The material is real; we are immersed in it. As spirit children of a Heavenly Father, our
challenge is to put our spirits in charge of the physical things, to control
our environment as the Father does. The
physical is not here to slow us down or to bind our spirits. Neither is it an instrument of penance for us
to overcome and then be done with. The
material exists to facilitate our
development and enhance our being. We became
more when our spirits united with our bodies.
The material is here to be used, first for learning and then for doing. Joy comes in discovering how to use the
physical well. We are to subdue the
earth, to become masters over the physical, not masters from the physical or to escape from the material.
The evil is when we shorten our vision, no longer employing
the material for our growth and progression but becoming slaves to wanton
appetites, food and drink devolving into our gods of gluttony and drunkenness,
material things becoming objects of avarice instead of instruments of service. We come to worship our tools, betraying our
divine heritage as makers and wielders of tools.
The truth of the whole matter is found in the union of the spiritual
with the material. As children of God,
it is our heritage to become like our Father.
Growing in the love of God, we govern our appetites and enlist our tools
in the cause of ennobling one another.
The Master, Jesus Christ, explained it this way:
For man is spirit. The elements are eternal, and spirit and
element, inseparably connected receive a fulness of joy. And when separated, man cannot receive a
fulness of joy. (Doctrine and Covenants
93:33, 34)
God created this very material world out of available
elements, placed our spirits into physical bodies to learn how to control material
things. Christ was Himself born into a
physical body that He also might enjoy the union of spirit and element.
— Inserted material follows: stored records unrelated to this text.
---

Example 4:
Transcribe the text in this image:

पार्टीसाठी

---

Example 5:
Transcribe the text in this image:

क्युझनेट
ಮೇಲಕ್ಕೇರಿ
Then He willingly surrendered that union in death so
that He might be resurrected from the dead, inseparably united as spirit and
body, ensuring that for all of us the separation of spirit from body would be
merely temporary while the unity of spirit with body, and the joy of that
union, could last forever.
In so doing, Christ, and each of us, may receive the fulness of eternal joy that only our combined nature can achieve.
In so doing, Christ, and each of us, may receive the fulness of eternal joy that only our combined nature can achieve.